WHAT YOU ARE ASKED TO DO — Copy the data. Keep every character as given.
[[ RECORDS SUPPLIED open ]]
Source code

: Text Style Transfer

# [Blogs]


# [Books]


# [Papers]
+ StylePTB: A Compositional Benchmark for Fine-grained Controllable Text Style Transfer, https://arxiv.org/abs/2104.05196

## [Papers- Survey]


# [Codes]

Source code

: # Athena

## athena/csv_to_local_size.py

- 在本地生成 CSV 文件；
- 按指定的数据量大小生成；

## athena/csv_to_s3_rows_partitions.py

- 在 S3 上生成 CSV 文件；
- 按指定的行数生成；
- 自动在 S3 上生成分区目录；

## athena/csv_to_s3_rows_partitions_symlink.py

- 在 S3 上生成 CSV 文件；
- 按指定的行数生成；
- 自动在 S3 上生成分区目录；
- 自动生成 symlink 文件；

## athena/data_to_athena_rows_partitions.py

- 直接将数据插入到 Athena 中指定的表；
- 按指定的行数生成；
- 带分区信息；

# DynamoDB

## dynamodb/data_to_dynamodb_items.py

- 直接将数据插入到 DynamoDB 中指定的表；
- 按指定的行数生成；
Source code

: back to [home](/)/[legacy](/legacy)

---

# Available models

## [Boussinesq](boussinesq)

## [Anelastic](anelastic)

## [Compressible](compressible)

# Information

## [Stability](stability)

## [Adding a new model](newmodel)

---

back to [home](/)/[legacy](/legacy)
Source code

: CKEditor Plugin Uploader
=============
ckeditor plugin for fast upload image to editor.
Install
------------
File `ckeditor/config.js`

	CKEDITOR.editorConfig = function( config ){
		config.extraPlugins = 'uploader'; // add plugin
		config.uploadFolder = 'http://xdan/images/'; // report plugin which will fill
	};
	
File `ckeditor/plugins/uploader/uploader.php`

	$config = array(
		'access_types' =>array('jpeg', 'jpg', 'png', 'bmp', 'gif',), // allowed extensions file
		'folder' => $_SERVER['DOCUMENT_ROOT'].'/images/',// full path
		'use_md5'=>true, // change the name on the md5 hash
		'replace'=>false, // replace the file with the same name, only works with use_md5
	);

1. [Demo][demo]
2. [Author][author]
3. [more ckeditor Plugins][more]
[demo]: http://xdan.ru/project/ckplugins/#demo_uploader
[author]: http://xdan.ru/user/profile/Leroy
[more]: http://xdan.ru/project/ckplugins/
[[ RECORDS SUPPLIED closed ]]
EXERCISE OUTPUT —
Source code

: Text Style Transfer

# [Blogs]


# [Books]


# [Papers]
+ StylePTB: A Compositional Benchmark for Fine-grained Controllable Text Style Transfer, https://arxiv.org/abs/2104.05196

## [Papers- Survey]


# [Codes]

Source code

: # Athena

## athena/csv_to_local_size.py

- 在本地生成 CSV 文件；
- 按指定的数据量大小生成；

## athena/csv_to_s3_rows_partitions.py

- 在 S3 上生成 CSV 文件；
- 按指定的行数生成；
- 自动在 S3 上生成分区目录；

## athena/csv_to_s3_rows_partitions_symlink.py

- 在 S3 上生成 CSV 文件；
- 按指定的行数生成；
- 自动在 S3 上生成分区目录；
- 自动生成 symlink 文件；

## athena/data_to_athena_rows_partitions.py

- 直接将数据插入到 Athena 中指定的表；
- 按指定的行数生成；
- 带分区信息；

# DynamoDB

## dynamodb/data_to_dynamodb_items.py

- 直接将数据插入到 DynamoDB 中指定的表；
- 按指定的行数生成；
Source code

: back to [home](/)/[legacy](/legacy)

---

# Available models

## [Boussinesq](boussinesq)

## [Anelastic](anelastic)

## [Compressible](compressible)

# Information

## [Stability](stability)

## [Adding a new model](newmodel)

---

back to [home](/)/[legacy](/legacy)
Source code

: CKEditor Plugin Uploader
=============
ckeditor plugin for fast upload image to editor.
Install
------------
File `ckeditor/config.js`

	CKEDITOR.editorConfig = function( config ){
		config.extraPlugins = 'uploader'; // add plugin
		config.uploadFolder = 'http://xdan/images/'; // report plugin which will fill
	};
	
File `ckeditor/plugins/uploader/uploader.php`

	$config = array(
		'access_types' =>array('jpeg', 'jpg', 'png', 'bmp', 'gif',), // allowed extensions file
		'folder' => $_SERVER['DOCUMENT_ROOT'].'/images/',// full path
		'use_md5'=>true, // change the name on the md5 hash
		'replace'=>false, // replace the file with the same name, only works with use_md5
	);

1. [Demo][demo]
2. [Author][author]
3. [more ckeditor Plugins][more]
[demo]: http://xdan.ru/project/ckplugins/#demo_uploader
[author]: http://xdan.ru/user/profile/Leroy
[more]: http://xdan.ru/project/ckplugins/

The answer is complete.